As the head of the EU civil service, the Secretary General of the EU Commission is meant to uphold due process. Martin Selmayr’s sudden appearance at the top of the EU pyramid via a series of shadowy manoeuvres is the exact opposite of due process.
Unsurprisingly, the lack of transparency has been accompanied by allegations of wrongdoing. At a press conference on Monday, Commission chief spokesman Margaritis Schinas fielded awkward questions from journalists. Specifically, Libération are alleging that support from Commissioners for Selmayer’s appointment was bought with a plan to increase the severance packages they receive at the end of their term (see below).
Whether or not due process was followed with Selmayr’s promotion (which seems doubtful as the job was not advertised externally), as a leader of the civil service with deep ties to the Commission it does represent a enormous concentration of power in the new Secretary General’s hands.
Voila, la Prachutage!
The French have a word for senior officials suddenly and inexplicably being appointed to top-level positions: parachutage.
It is perhaps unsurprising then that much of the reporting of this scandal has been led by French journalists, particularly Jean Quatremer of Libération.
Quatremer argues that Martin Selmayr’s promotion was in effect a coup d’état, symbolized by an email that he sent out to all 33,000 EU civil servants on the morning of March 1st, when his appointment became official.
First of all, no Secretary General had ever emailed the entire EU civil service before – previous Secretaries General have only sent group emails to their immediate subordinates. But the content of the email is also rather startling. As Quatremer writes:
“Selmayr proclaims that ‘the general secretariat [should not] just be the machine to run our institution,’ which it is, but should become ‘The heart and soul of the Commission.’
“In one sentence, the twenty-eight commissioners are reduced to the role of mere extras.”
What happens next?
Selmayr’s appointment was such a shock to EU insiders that it has taken nearly two weeks for anyone to consider doing anything about it.
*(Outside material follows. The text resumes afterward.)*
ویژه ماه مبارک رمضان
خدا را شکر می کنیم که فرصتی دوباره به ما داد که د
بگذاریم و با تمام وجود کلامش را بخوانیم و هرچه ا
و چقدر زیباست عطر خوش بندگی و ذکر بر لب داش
Now, finally, the EU Parliament is considering an investigation. This appears to be spurred chiefly by reporting by Libération of the severance package supposedly offered by Selmayr to departing commissioners: in compensation for them not working in any field related to their former commission portfolio, former commissioners are reportedly being offered €13,500 per month for up to five years, as well as an office in the Commission, an official car with a driver, and two assistants.
Belgian Greens MEP Bart Staes summed up the feelings of Parliament (and perhaps all of Europe) when he said yesterday:
“It is scandalous that former commissioners could continue to receive all the trappings of a top job while doing nothing. One would have to question the motivations of any commissioner who could only be prevented from making the switch to becoming corporate lobbyist in exchange for five years’ worth of pay and benefits.
“Martin Selmayr’s appointment is rightly under scrutiny. If the new Secretary General continues down this path, he can only expect the furore to intensify.”